I gave it to him. He wrapped the cuff around the old man’s arm, pumped it up, and then slowly letting the air out, took his reading.

“How is it?” a woman asked.

“130/70.” Troy said, “That’s good.”

“What is the matter with him? Did he have a stroke?”

“No, I don’t think so.”

“What is wrong?”

I watched him look around at the faces of the others in the room. He took his cap off. He hesitated a moment.

“Take him to the hospital. He could be dying,” a man said.

Troy shook his head.

“Look at him. He’s having a stroke. He needs to go to the hospital.”

Troy gestured to a little girl, who stood behind a woman’s leg. “Come here.”
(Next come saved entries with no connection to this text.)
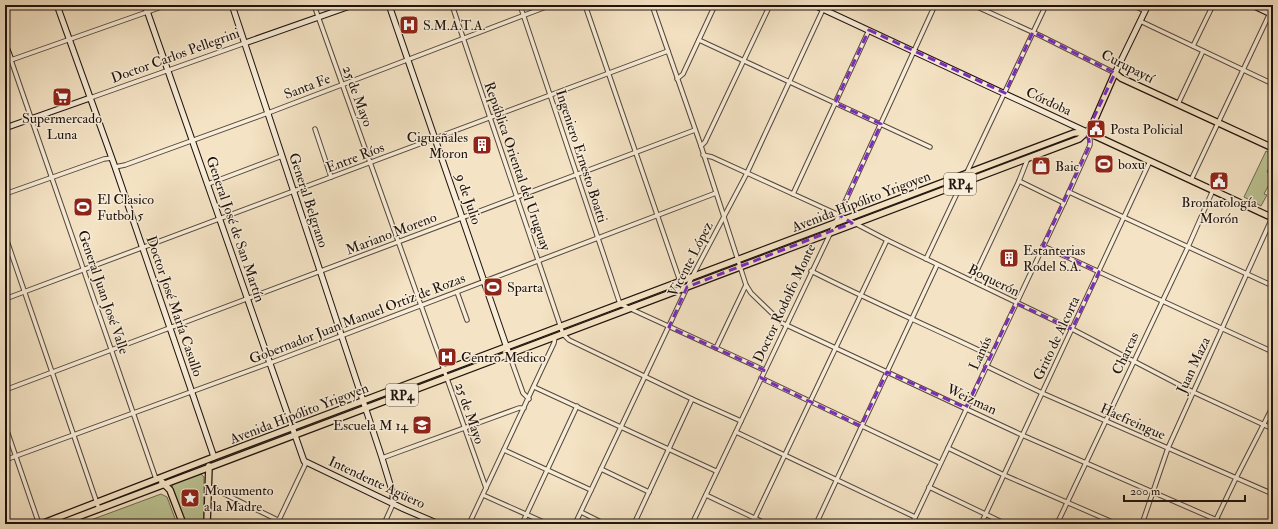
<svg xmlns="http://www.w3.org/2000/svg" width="1278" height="529" font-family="'IM FELL Double Pica',serif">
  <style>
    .green { fill: #bcc393; stroke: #6e6b50 }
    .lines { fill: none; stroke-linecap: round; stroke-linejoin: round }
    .street-casing { stroke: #54473b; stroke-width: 5.5 }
    .secondary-casing { stroke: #1f130d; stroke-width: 7 }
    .primary-casing { stroke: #1f130d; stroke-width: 8 }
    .street { stroke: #f8edd9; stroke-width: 3.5 }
    .secondary { stroke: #f8edd9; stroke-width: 5 }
    .primary { stroke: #f4e3c4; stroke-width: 5.5 }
    .marked { fill: none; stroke: #7b2cbf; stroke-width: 3; stroke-dasharray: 8 5; stroke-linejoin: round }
    .labels { text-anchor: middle; stroke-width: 3; stroke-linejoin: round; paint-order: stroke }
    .shield { fill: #f8edd9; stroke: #60544a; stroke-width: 1 }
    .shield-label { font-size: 13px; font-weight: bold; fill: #1f130d }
    .poi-label { font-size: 14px; fill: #1f130d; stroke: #f8edd9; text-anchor: start }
    .street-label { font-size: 14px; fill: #1f130d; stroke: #f8edd9 }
  </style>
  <rect width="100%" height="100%" fill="#f4e3c4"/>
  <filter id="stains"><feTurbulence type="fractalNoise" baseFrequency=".005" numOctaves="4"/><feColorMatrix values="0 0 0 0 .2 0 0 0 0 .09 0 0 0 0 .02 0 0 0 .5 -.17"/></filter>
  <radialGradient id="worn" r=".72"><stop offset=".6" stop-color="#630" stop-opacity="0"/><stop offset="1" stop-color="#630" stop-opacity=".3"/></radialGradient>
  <g class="green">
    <path d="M1266 151 1273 155V159L1267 172 1273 175V177L1264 194 1267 195 1261 206 1244 197Z"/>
    <path d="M201 474 204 477V524H185L172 488 173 484Z"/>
    <path d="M161 494 167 497 177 524H80Z"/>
  </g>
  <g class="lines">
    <g class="street-casing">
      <g id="street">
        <path d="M314 5 486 488"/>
        <path d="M452 5 563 334 569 340 692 399 741 421"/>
        <path d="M520 5 620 304 764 370"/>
        <path d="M585 5 683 290"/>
        <path d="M652 5 701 146 746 285 751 293 782 323 1022 435 1226 524"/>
        <path d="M973 5 1041 36 1115 73"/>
        <path d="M1132 5 1145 11"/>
        <path d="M1140 21 1273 84"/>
        <path d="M699 40 930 147"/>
        <path d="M1193 46 1213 5"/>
        <path d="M677 79 683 74 715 5"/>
        <path d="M90 98 245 43"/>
        <path d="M1178 104 1203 51"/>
        <path d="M315 129 331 177"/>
        <path d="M701 146 705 142 770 5"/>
        <path d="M703 155 712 157 839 215 887 240 972 281 1072 329 1193 392 1273 429"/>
        <path d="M115 167 125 165 268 113 551 5"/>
        <path d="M1191 180 1270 13"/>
        <path d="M1019 181 1064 203"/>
        <path d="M208 184 282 156"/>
        <path d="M1069 192 1273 286"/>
        <path d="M5 194 104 159 112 158"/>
        <path d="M793 194 869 30"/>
        <path d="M5 235 99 509"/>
        <path d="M1043 246 1273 352"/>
        <path d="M926 259 1046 5"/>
        <path d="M811 271C870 301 931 327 991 356"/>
        <path d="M972 281 1019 181 1028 158"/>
        <path d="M457 292 467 320"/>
        <path d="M5 299 668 51"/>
        <path d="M716 348 746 285"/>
        <path d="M509 354 523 393 529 399"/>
        <path d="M986 366 1042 393 1273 494"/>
        <path d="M761 378 940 463"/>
        <path d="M534 387 716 471"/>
        <path d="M5 390 695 130"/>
        <path d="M5 425 39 524"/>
        <path d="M736 432 915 517"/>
        <path d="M948 448 1004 475 1117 524"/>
        <path d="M504 450 591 490"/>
        <path d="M382 458 519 408H524"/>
        <path d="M5 460 270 363 716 193"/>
        <path d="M601 469 649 492"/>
        <path d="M156 479 11 60 167 5"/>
        <path d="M208 486 286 524"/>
        <path d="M929 487 1006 524"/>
        <path d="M483 495 548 524"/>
        <path d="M706 495 767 524"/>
        <path d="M581 512 605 524"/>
        <path d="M277 524 305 465 304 461"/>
        <path d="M384 524 393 504"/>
        <path d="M469 524 554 343 555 337"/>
        <path d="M522 524 577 406"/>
        <path d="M575 524 692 277 747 173 825 5"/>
        <path d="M634 524 692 399"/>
        <path d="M692 524 839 215 935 5"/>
        <path d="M752 524 887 240"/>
        <path d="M816 524 937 265"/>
        <path d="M912 524 1069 192 1090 145V140L1087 132"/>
        <path d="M981 524 1150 161"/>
        <path d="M1057 524 1188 247 1213 190"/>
        <path d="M1142 524 1168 448 1272 218"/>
        <path d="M1214 524 1236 478 1273 406"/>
      </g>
    </g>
    <g class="secondary-casing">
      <g id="secondary">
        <path d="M57 5 115 167 214 457"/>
        <path d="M145 5 304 461 404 509 439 524"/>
        <path d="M232 5 382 458 393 494V504"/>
        <path d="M389 5 509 354"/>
        <path d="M814 5 1087 132"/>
        <path d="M1252 5 1273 15"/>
        <path d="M245 43 353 5"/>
        <path d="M5 44 11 60 5 62"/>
        <path d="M1115 73 1148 5"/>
        <path d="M5 128 90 98"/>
      </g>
    </g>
    <g class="primary-casing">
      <g id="primary">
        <path d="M1087 132 1273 218"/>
        <path d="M162 482 170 490 183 524"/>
        <path d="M41 524 214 457 1074 133 1087 132"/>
        <path d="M59 524 1079 139 1091 128 1115 73 1121 78 1273 148"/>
        <path d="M207 524 209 466"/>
      </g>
    </g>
    <use href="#street" class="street"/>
    <use href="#secondary" class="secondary"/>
    <use href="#primary" class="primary"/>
  </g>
  <path class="marked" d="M869 30 1005 93 1033 32 1115 73 1087 132 1090 145 1043 246 1099 272 1072 329 1016 303 966 408 887 372 861 426 761 378 764 370 669 327 687 287 852 223 839 215 881 124 835 103Z"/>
  <defs>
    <g id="hospital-square" transform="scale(1)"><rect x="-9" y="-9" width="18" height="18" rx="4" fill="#8f2418" stroke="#f8edd9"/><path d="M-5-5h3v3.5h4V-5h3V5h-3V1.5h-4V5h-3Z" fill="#fff"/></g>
    <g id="supermarket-square" transform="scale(1)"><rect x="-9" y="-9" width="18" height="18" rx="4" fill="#8f2418" stroke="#f8edd9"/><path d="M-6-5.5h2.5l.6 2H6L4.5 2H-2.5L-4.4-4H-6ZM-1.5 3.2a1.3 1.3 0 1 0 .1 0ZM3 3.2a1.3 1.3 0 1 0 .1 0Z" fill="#fff"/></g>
    <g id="civic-square" transform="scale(1)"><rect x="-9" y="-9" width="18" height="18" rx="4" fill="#8f2418" stroke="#f8edd9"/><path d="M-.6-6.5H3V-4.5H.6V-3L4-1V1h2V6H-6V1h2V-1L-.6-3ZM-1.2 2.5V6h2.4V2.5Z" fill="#fff"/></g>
    <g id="building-square" transform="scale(1)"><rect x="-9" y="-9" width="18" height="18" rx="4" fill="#8f2418" stroke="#f8edd9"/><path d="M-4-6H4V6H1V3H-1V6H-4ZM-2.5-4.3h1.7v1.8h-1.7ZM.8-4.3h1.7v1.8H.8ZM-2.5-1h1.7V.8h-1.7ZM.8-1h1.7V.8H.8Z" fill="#fff"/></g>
    <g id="stadium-square" transform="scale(1)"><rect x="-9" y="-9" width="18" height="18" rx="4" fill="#8f2418" stroke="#f8edd9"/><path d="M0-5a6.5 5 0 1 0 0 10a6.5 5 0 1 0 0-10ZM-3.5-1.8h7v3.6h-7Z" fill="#fff"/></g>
    <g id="shop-square" transform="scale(1)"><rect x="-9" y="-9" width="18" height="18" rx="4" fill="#8f2418" stroke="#f8edd9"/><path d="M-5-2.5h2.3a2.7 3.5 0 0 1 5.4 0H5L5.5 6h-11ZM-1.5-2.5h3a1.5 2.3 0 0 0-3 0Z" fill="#fff"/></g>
    <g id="school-square" transform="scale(1)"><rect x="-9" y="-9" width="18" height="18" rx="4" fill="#8f2418" stroke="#f8edd9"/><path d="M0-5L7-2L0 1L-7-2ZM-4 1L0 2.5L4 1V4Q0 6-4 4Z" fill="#fff"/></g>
    <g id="sight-square" transform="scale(1)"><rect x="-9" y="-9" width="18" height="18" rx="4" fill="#8f2418" stroke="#f8edd9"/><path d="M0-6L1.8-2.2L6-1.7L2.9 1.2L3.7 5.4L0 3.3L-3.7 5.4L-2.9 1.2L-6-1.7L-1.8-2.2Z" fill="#fff"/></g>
  </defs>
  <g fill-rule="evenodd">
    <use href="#hospital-square" x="409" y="25"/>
    <use href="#supermarket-square" x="62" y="97"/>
    <use href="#civic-square" x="1096" y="129"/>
    <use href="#building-square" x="482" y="145"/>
    <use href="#stadium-square" x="1104" y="164"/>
    <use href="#shop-square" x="1041" y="166"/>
    <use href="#civic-square" x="1219" y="181"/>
    <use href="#stadium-square" x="83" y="207"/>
    <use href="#building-square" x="1009" y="258"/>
    <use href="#stadium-square" x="493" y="287"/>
    <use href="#hospital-square" x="447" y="357"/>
    <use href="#school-square" x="422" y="425"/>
    <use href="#sight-square" x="190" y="498"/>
  </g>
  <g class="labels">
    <g class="shield">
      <rect x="944" y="173" width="32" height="22" rx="3"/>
      <rect x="386" y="384" width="32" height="22" rx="3"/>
    </g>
    <g class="shield-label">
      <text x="960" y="189">RP4</text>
      <text x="402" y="400">RP4</text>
    </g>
    <g class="poi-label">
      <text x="423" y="30">S.M.A.T.A.</text>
      <text x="62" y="123" text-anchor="middle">Supermercado<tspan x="62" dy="16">Luna</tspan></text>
      <text x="1110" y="134">Posta Policial</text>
      <text x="468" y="142" text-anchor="end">Cigueñales<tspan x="468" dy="16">Moron</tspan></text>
      <text x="1118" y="169">boxu</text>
      <text x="1055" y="171">Baic</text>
      <text x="97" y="204">El Clasico<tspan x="97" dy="16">Futbol 5</tspan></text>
      <text x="1219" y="207" text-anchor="middle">Bromatología<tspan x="1219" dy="16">Morón</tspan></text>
      <text x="1023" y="255">Estanterias<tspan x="1023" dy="16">Rodel S.A.</tspan></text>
      <text x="507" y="292">Sparta</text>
      <text x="461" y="362">Centro Medico</text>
      <text x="408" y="430" text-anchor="end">Escuela M 14</text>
      <text x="204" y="495">Monumento<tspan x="204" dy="16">a la Madre</tspan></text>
    </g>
    <g class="street-label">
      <text transform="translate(175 55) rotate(-20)" y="5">Doctor Carlos Pellegrini</text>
      <text transform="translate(1128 66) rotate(27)" y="5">Curupaytí</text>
      <text transform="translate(307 86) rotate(-21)" y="5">Santa Fe</text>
      <text transform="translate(358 96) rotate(70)" y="5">25 de Mayo</text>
      <text transform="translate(1049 101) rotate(25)" y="5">Córdoba</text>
      <text transform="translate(582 156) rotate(72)" y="5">Ingeniero Ernesto Boatti</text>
      <text transform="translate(355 157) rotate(-21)" y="5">Entre Ríos</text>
      <text transform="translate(518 166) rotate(71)" y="5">República Oriental del Uruguay</text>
      <text transform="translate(469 199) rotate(71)" y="5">9 de Julio</text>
      <text transform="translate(309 200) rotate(72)" y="5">General Belgrano</text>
      <text transform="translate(861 201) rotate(-21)" y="5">Avenida Hipólito Yrigoyen</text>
      <text transform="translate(236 229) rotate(71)" y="5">General José de San Martín</text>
      <text transform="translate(391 233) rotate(-21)" y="5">Mariano Moreno</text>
      <text transform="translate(690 259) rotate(-63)" y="5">Vicente López</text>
      <text transform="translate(994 280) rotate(26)" y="5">Boquerón</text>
      <text transform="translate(104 292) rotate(71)" y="5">General Juan José Valle</text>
      <text transform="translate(784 303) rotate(-65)" y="5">Doctor Rodolfo Monte</text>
      <text transform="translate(175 306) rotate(71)" y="5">Doctor José María Casullo</text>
      <text transform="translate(357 318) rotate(-21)" y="5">Gobernador Juan Manuel Ortiz de Rozas</text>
      <text transform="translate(1056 338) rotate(-65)" y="5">Grito de Alcorta</text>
      <text transform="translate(980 353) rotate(-65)" y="5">Lanús</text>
      <text transform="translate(1125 353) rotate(-65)" y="5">Charcas</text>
      <text transform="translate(1193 365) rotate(-65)" y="5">Juan Maza</text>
      <text transform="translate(972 399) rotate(25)" y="5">Weizman</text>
      <text transform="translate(299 413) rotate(-21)" y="5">Avenida Hipólito Yrigoyen</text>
      <text transform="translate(470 413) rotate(71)" y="5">25 de Mayo</text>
      <text transform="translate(1133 421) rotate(24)" y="5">Haefreingue</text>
      <text transform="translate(377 482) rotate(25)" y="5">Intendente Agüero</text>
    </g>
  </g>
  <rect width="1278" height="529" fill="none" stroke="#f4e3c4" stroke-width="20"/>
  <rect x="6" y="6" width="1266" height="517" fill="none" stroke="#1f130d" stroke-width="2"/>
  <rect x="10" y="10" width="1258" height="509" fill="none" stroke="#1f130d"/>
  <path d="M1124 495v6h121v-6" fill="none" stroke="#1f130d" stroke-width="2"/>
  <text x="1130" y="495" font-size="12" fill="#1f130d" stroke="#f8edd9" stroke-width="3" paint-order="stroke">200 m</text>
  <rect width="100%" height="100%" filter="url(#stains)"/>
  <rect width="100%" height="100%" fill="url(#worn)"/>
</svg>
The girl went to Troy. He nudged her toward the old man. He beckoned to a woman, who held a baby.

She approached.

He held his arms out for her to hand him the child.

He took the baby, and set it in on Papi’s chest, and moved the old man’s arms until he was holding the child. Papi held the child close to his heart.

Troy said to the others, “He doesn’t need to go to the hospital. He needs to be here with his family.”

Troy stepped back.

While everyone watched the old man, Troy picked up his gear and walked out.


That afternoon we sat at Kenney Park.

“So what do you think of me?” Troy said, finally.

I looked at his dark eyes. “We all do things we regret,” I said. “It’s how you deal with the aftermath that matters.”

He looked out at the park now, at the tree limbs swaying in the light breeze, the children playing down by the pond. I don’t know where his mind was.


At dusk we drove up to Zion Hill. He took the box off the console, and we walked up the incline. “Pat’s Dad gave me some of Pat’s ashes. I’m supposed to disburse him where I remembered him best. Allison spread hers at Kent Falls where they had their first date. His mother spread hers at the playground she used to take him to when he was little. His father spread his over the high school football field. I think they wanted me to spread them out in the woods or at the next Super Bowl. I’m going to spread them here. Those were all places he played. Here is where he lived. You can say none of this makes a difference, but it’s got to count for something.”

On the radio dispatch sent out calls. “463 to Main and Tower for an MVA. 451 take Ashley Street for the asthma.”

Troy opened the jar and held it aloft to the wind that swirled down and took the ashes and whirled them out over the city. “Look out for us, old friend,” Troy said. “We need it. Even Lee, here.”

After I punched out, I saw Troy talking to Linda in the parking lot. It was unusual for her to be there that late, but they’d needed her to fill the shift of a sick employee.

Troy and Linda got into separate cars, but drove out together. Instead of turning down toward New Britain Avenue, Troy followed her car out South Street toward Newington where she lived.

And as for me, that night I did not drive home. I went to Kim’s. I sat at the curb for awhile, and then shut off the engine and walked toward the front door. With a rising in my heart, I knocked.

The light came on. She peered out through the curtain, and then opened the door. I believe she saw in my face then what she had been looking for, what I had kept hidden even from my own heart. She took my hand and led me inside.